The biggest consideration, in my opinion, is that a private investor just plain doesn't have the time to do justice to solid DD on 100 issues, not to mention you'd likely have to look at 500 companies to find 100 that might look promising. To make matters worse, securities regulation and oversight are close to nonexistent, and GAAP is a joke, so there is no way to make apples to apples comparisons from company to company and sector to sector without taking the time to do some serious numbers crunching by digging through the filings. To be honest, I doubt most money managers go to the trouble they probably should in that respect.
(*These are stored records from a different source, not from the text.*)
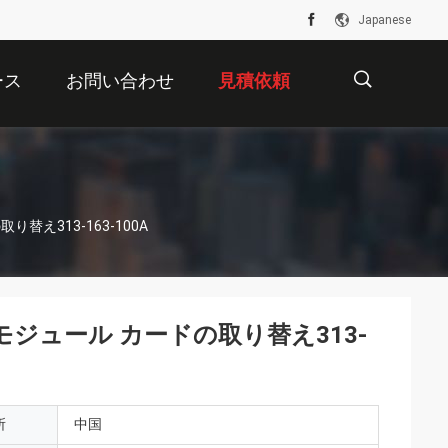
Japanese
ース
お問い合わせ
見積依頼
描
取り替え313-163-100A
述
IOのモジュール カードの取り替え313-
所
中国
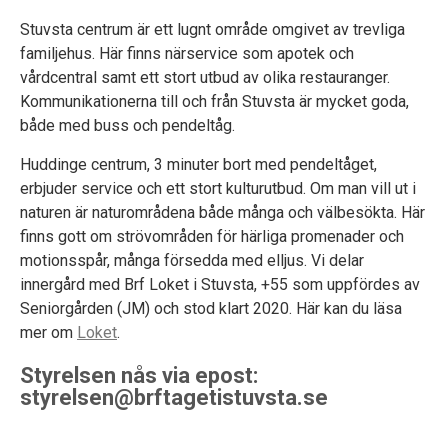
Stuvsta centrum är ett lugnt område omgivet av trevliga
familjehus. Här finns närservice som apotek och
vårdcentral samt ett stort utbud av olika restauranger.
Kommunikationerna till och från Stuvsta är mycket goda,
både med buss och pendeltåg.
Huddinge centrum, 3 minuter bort med pendeltåget,
erbjuder service och ett stort kulturutbud. Om man vill ut i
naturen är naturområdena både många och välbesökta. Här
finns gott om strövområden för härliga promenader och
motionsspår, många försedda med elljus. Vi delar
innergård med Brf Loket i Stuvsta, +55 som uppfördes av
Seniorgården (JM) och stod klart 2020. Här kan du läsa
mer om
Loket
.
Styrelsen nås via epost:
styrelsen@brftagetistuvsta.se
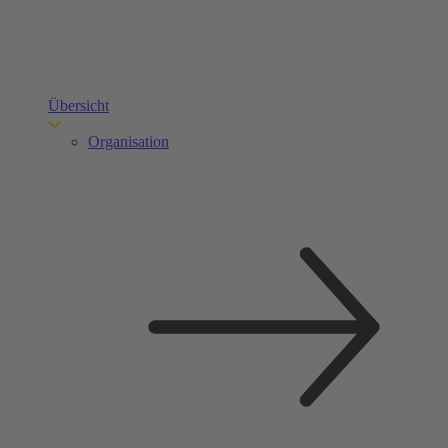
Übersicht
Organisation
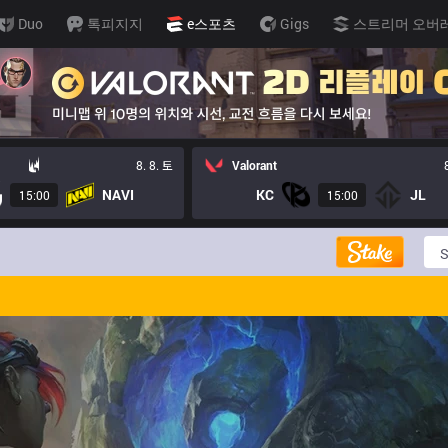
Duo
톡피지지
e스포츠
Gigs
스트리머 오버
8. 8. 토
Valorant
NAVI
KC
JL
15:00
15:00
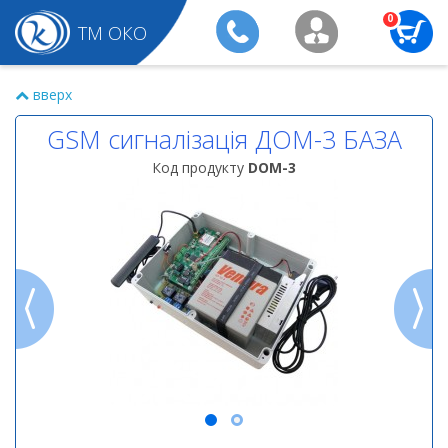
0
ТМ ОКО
вверх
GSM сигналізація ДОМ-3 БАЗА
Код продукту
DOM-3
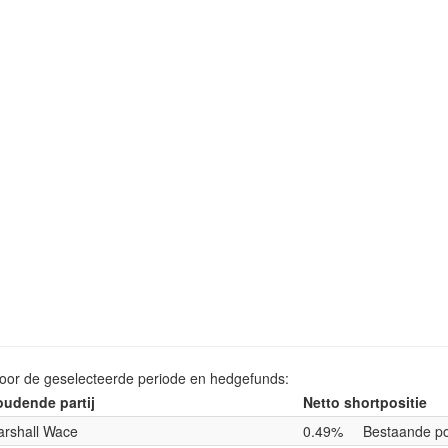
voor de geselecteerde periode en hedgefunds:
udende partij
Netto shortpositie
rshall Wace
0.49%
Bestaande po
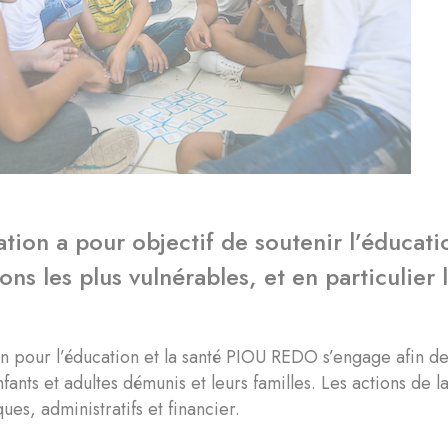
tion a pour objectif de soutenir l’éducati
ons les plus vulnérables, et en particulier 
n pour l’éducation et la santé PIOU REDO s’engage afin de f
fants et adultes démunis et leurs familles. Les actions de
ues, administratifs et financier.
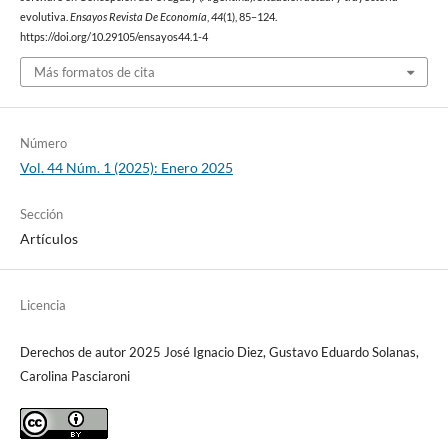
evolutiva.
Ensayos Revista De Economía
,
44
(1), 85–124.
https://doi.org/10.29105/ensayos44.1-4
Más formatos de cita
Número
Vol. 44 Núm. 1 (2025): Enero 2025
Sección
Artículos
Licencia
Derechos de autor 2025 José Ignacio Diez, Gustavo Eduardo Solanas,
Carolina Pasciaroni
Another consideration is it is next to impossible to beat the market with a diversified portfolio. You'll generally match the overall market's performance over an extended period of time. If the market is up, your portfolio will be up. If the market is down, your portfolio will be down. Diversification is a hedging strategy, but there is a break point where being overly hedged eliminates any possibility of turning a profit. The other side of the coin is the less you hedge, the more market risk you accept.
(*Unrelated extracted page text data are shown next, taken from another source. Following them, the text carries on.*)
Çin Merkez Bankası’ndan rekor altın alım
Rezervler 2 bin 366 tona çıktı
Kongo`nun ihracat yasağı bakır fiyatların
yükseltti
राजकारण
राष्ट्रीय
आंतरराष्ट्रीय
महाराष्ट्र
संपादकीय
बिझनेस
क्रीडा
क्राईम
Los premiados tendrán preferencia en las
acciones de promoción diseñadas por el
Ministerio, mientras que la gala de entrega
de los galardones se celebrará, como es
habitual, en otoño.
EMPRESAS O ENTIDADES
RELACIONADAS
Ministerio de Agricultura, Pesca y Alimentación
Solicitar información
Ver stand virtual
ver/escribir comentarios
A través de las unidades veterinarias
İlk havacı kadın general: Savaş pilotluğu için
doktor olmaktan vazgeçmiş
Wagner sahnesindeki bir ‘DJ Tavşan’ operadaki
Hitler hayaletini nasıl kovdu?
On a more concentrated portfolio, my view is it's the strategy that has to be diversified. I rarely have more than 5 positions in my account at any given time, and I treat cash as one of my positions. Cash is my hedge and it may be the only position I hold depending on market conditions. I don't consider myself to be a day trader, but I do use a lot of day trading type strategies in what I do. I try to identify situations where most of the downside has been taken out, and the upside has been maximized. I'm normally looking for places where my goal is to take profits in 3 months or less, and my average holding time is probably more like 3-4 weeks. I tend to use both tight stops and cost averaging depending on how the trades looks at any given time. I try to use both under valued and over valued as my price targets and treat a good value on put options the same as a good value on a long stock position. I'll occasionally use index options on timing market events, or try to identify individual issues I consider to be representative of general market conditions or sectors. I like volatility, but not at the level likely to attract day traders, which usually means small/mid caps in the 300K share volume a day range. I like debt to tangible assets at less than .2 to 1, strong liquidity, positive growth, and limited cash burn. I like places where EPS is slightly negative to break even, and the trend is toward profitability, and I try to buy as close to the bottom of the chart and as close to (below?) book value as I can get. And I probably spend at least 3 times more time on researching the market and the economy as I do researching all individual issues combined.

I know it's not Graham or Buffet, but it's what I seem to be most happy with, and I've had a great year while most diversified portfolios have gotten clobbered. I am NOT recommending this as the ideal was to manage a more concentrated portfolio, or even recommending a more concentrated portfolio. It's what I have enough time, energy, money, tolerance for risk and experience to target at this point in time.

Hopefully you'll get some feedback on both sides of the pros and cons, and anyone who wants to point out some of the risks involved in any of the above is welcome to do so.